Fresh purge within Turkish police hits 27 province chiefs, senior intel officers

Fresh purge within Turkish police hits 27 province chiefs, senior intel officers

ANKARA
Fresh purge within Turkish police hits 27 province chiefs, senior intel officers

Hundreds of police officers have been relocated since a massive graft probe started in December 2013. DAILY NEWS photo

The Turkish government launched yet another wave of purges within the police on Feb. 13, relocating the police chiefs of 27 provinces and three deputy heads of the national police department. 

Some 50 senior officers at the police intelligence institution have also been relieved of their duties, daily Hürriyet also reported. 

The reassigned officials included the chief of the İzmir police Sami Uslu who had been appointed only one month prior to replace Ali Bilkay, who was himself dismissed in a previous wave of purges. Uslu was assigned to the Passports Department, according to the official gazette and will be replaced by former deputy head of the national police department, Celal Uzunkaya. 

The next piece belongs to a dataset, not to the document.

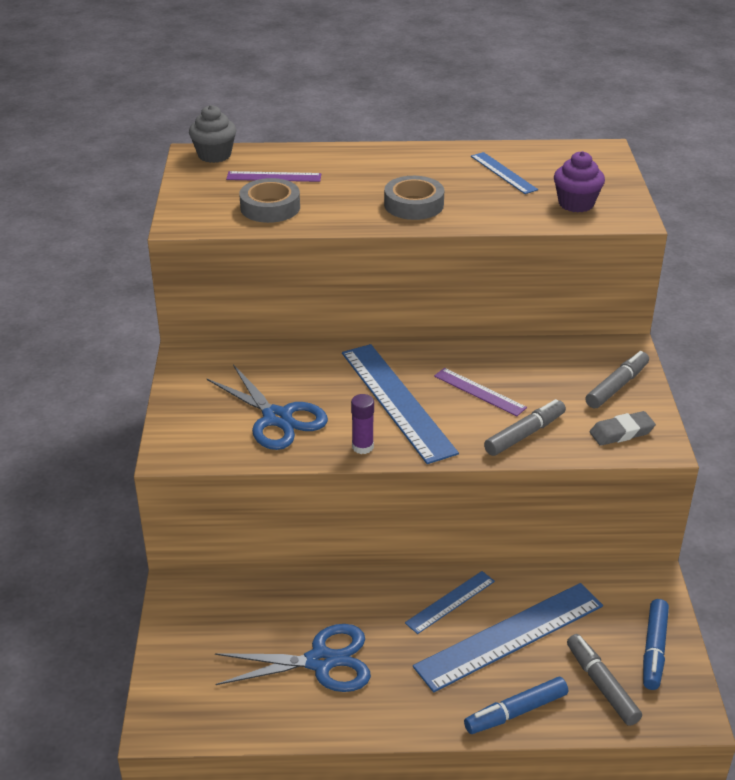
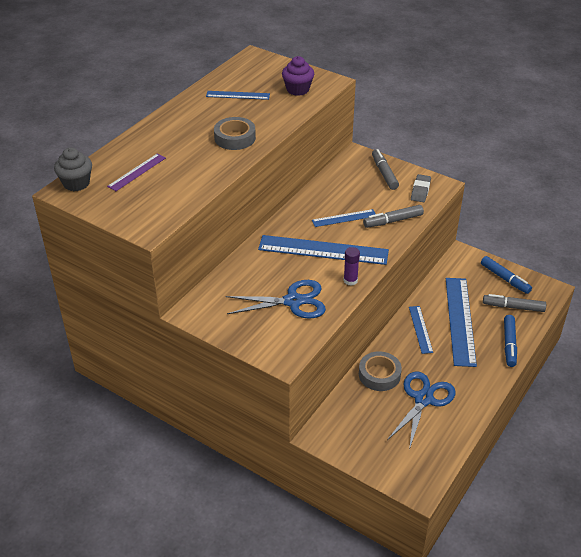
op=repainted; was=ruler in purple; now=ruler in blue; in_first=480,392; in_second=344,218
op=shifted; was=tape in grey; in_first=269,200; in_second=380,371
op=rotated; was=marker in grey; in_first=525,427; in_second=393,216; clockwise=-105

Almost all of the new police chiefs are former chief inspectors, Hürriyet reported. 

The heads of the departments of Turkey’s two largest cities, Istanbul and Ankara, were also dismissed in the wake of the massive graft scandal in mid-December. 

The purge also included the former head and deputy of the prime minister’s bodyguard unit. 

The government, which has been accusing a “parallel state” linked to the movement of the U.S.-based Islamic scholar Fethullah Gülen, has responded with vast purges within the police and the judiciary, launching massive reshuffles that have affected all-echelons.

Prime Minister Recep Tayyip Erdoğan has defended the moves, stressing the legal basis to conduct them. 

“If someone has done wrong, we are not obliged to maintain their positions. They have to render account of their misconduct,” Erdoğan has recently said during an interview with al-Jazeera.